* Document section:
━━━━━━

ECB-EBA ROADMAPS FOR CLIMATE AND ENVIRONMENTAL RISK

ECB-EBA ROADMAPS FOR CLIMATE AND ENVIRONMENTAL RISK

  • Dr. Mahir Alman and Natasha Chaudhary
  • Published: 13 February 2023

 

Climate-related and environmental (C&E) risks are one of the ECB's key supervisory priorities for 2023-2025 as well as one of the main objectives of the EBA's Sustainable Finance Roadmap (2023-2025). As part of its priorities, the ECB defines concrete milestones and requirements until the end of 2024 particularly on the full integration of C&E risks into the Internal Capital Adequacy Assessment Process (ICAAP). 

For supporting guidance, the ECB report on good practices for climate stress testing summarizes the identified good practices from the 2022 ECB Climate Stress Testing exercise to support banks on their transitional journey in C&E risk management with a focus on credit risk.1 Additionally, the report sheds light on the challenges faced by the banks in terms of climate risk scenario design, time horizons, modelling, scope of asset classes as well as data availability. Together with the good practices for C&E risk management2, the ECB also defines minimum standards to meet its 2023-2024 deadlines.

━━━━━━

* Data shown:

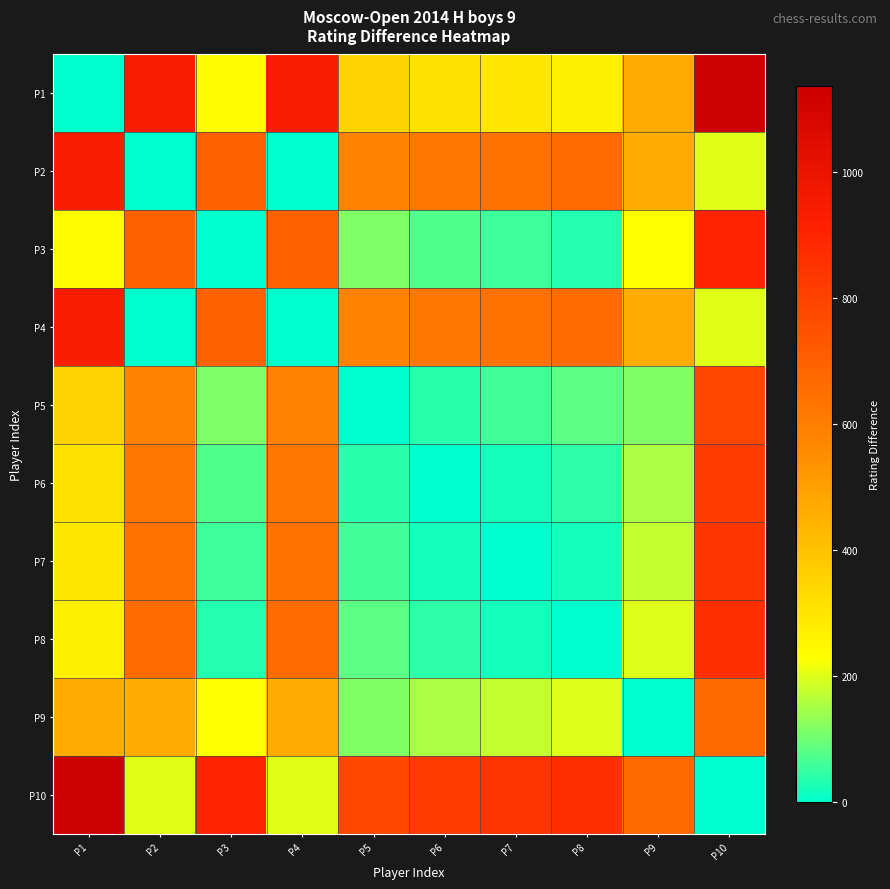

Which series has the largest total across all categories?

P10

━━━━━━

* Questions on the material:
1 > Rewrite the ECB-EBA climate roadmaps text from "Climate-related and environmental" to "Assessment Process (ICAAP).", replacing "milestones" with "targets".
2 > Extend the text on the ECB-EBA climate and environmental risk roadmaps, picking up after its final sentence.

* Your written answers:
1 >
Climate-related and environmental (C&E) risks are one of the ECB's key supervisory priorities for 2023-2025 as well as one of the main objectives of the EBA's Sustainable Finance Roadmap (2023-2025). As part of its priorities, the ECB defines concrete targets and requirements until the end of 2024 particularly on the full integration of C&E risks into the Internal Capital Adequacy Assessment Process (ICAAP).

2 >
These deadlines require a high level of prioritization within banks to address implementation challenges in a timely manner as the transition planning and process will be monitored by supervisors, especially within the SSM via targeted deep dives, on-site inspections, SREP exercises or pillar 3 disclosures.3  

Below we highlight the main priorities of the ECB and EBA roadmaps, the challenges banks face for the integration of C&E risks into their risk management and ICAAP as well as possible solution approaches.  

Key takeaways from the ECB and EBA Roadmaps

The ECB sets the following three deadlines for 2023-2024 for the banks’ full integration of material exposures to climate related physical and transition risk drivers (C&E risks) into the overall bank (risk) management:4 

  1. Until March 2023: Adequate categorization of C&E risks and a full assessment of their impact on the banks’ portfolio.
  2. Until end of 2023: Integration of C&E risks into banks governance, strategy, and risk management. 
  3. Until end of 2024: The fulfillment on the remaining ECB expectations on C&E risks5, especially the full integration in the ICAAP and stress tests, affecting Pillar 2 capital requirements.

The supervisory expectations in terms of strategy, risk management and governance are defined in the Guide on climate-related and environmental risks (September 2020).6 These expectations are accompanied by the good practices for C&E risk management (November 2022)2 and for climate stress testing (December 2022)1 to show exemplary implementations as well as benchmarks on how to meet the supervisory expectations for different business models and sizes in terms of proportionality.

Parallelly, the EBA published its roadmap on sustainable finance7 (December 2022), replacing the first EBA Sustainable Finance Action Plan (December 2019). The EBA has added new areas of interest including aspects related to sustainable product labelling, greenwashing, as well as prudential treatment of exposures in Pillar 1 and the enhanced risk supervision framework.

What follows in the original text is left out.